While they are doing their writing assignments, I've had time to read my daily bible -- I Corinthians 8.

You know, I love how the bible is all about balance. Essentially, balance means that too much of a good thing is a bad thing. How true! How many bad things are simply a corruption of a good thing? Too much chocolate -- too much candy -- too much work -- too much play -- too much talking -- too much waiting -- too busy -- too much sleep -- too much!

Here's a quote from the first part of the chapter --

We sometimes tend to think we know all we need to know to answer these kinds of questions—but sometimes our humble hearts can help us more than our proud minds. We never really know enough until we recognize that God alone knows it all.

Once in awhile I have to just stop and admit that I just flat don't know -- but maybe I can find the answer. And sometimes I can't even find the answer. It's humbling to admit, and yet good to know that God really does know it all. And He'll tell me the answer if I simply ask. Is there any better advice for a young Christian?

And here is the best part of the chapter, for me:

But knowing isn't everything. If it becomes everything, some people end up as know-it-alls who treat others as know-nothings. Real knowledge isn't that insensitive.

We do love to measure things, don't we? We like to know that we're this smart or that tall. Or that we're this old, or that far along in our studies, or we've been a Christian this many years.

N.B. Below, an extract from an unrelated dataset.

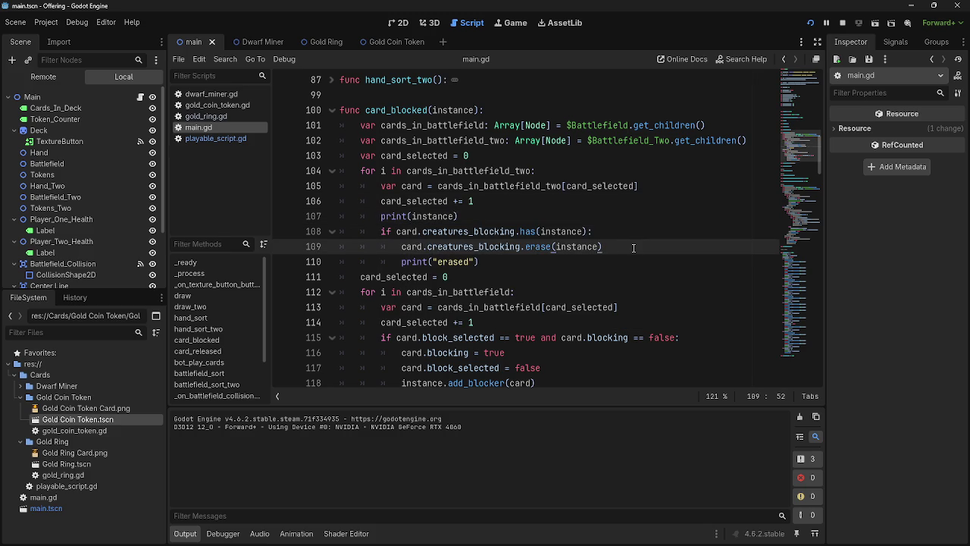
pyautogui.moveTo(589, 247); pyautogui.dragTo(356, 247)
pyautogui.click(494, 270)
pyautogui.moveTo(494, 265); pyautogui.dragTo(435, 255)
pyautogui.press('BackSpace')
pyautogui.press('BackSpace')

There was one group that really irritated Jesus -- the Pharisees. They were all about the rules and paid no attention to the "spirit of the law," or the reasons behind the rules. They were the types of know-it-alls to whom Paul refers. They were highly respected, and originally had the right idea -- but it became a corruption of the good idea when it became rules and laws and a constant measuring of everything. It gave them big heads, and some of them treated non-Pharisees as "know-nothings."

REAL KNOWLEDGE ISN'T THAT INSENSITIVE. Wow! Could Paul have said it any better?

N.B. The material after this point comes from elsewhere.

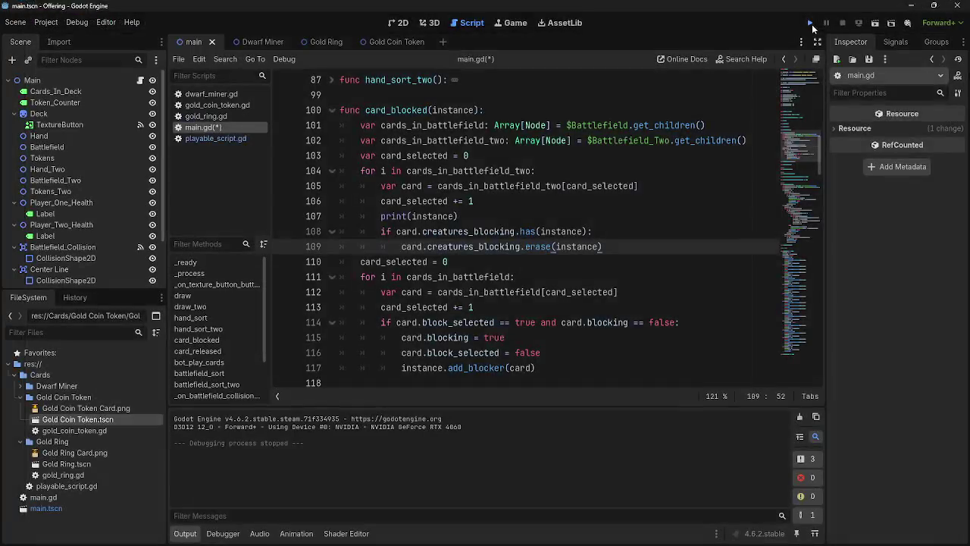
# Playtest a combat round with three dwarf cards and scroll the logged instance output.
pyautogui.click(816, 23)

The Pharisees like Josepheus (who provided the tomb for Jesus' burial) were the ones who were the good ones -- who realised that God really does know it all, and while they knew a lot, they certainly didn't know everything. They realised that there has to be a balance between the rules and the knowing that we can never keep them all.

There has to be grace. And there has to be a Saviour. We have to stop sometimes and admit that we just don't know it all, and that if you can't keep every rule, maybe you should just concentrate on the reason for the rule.

Lord God, please enable me today to be humble before these teenagers, to let them know that I certainly don't know it all, and that the best thing any Christian can do is pursue You in everything. Amen.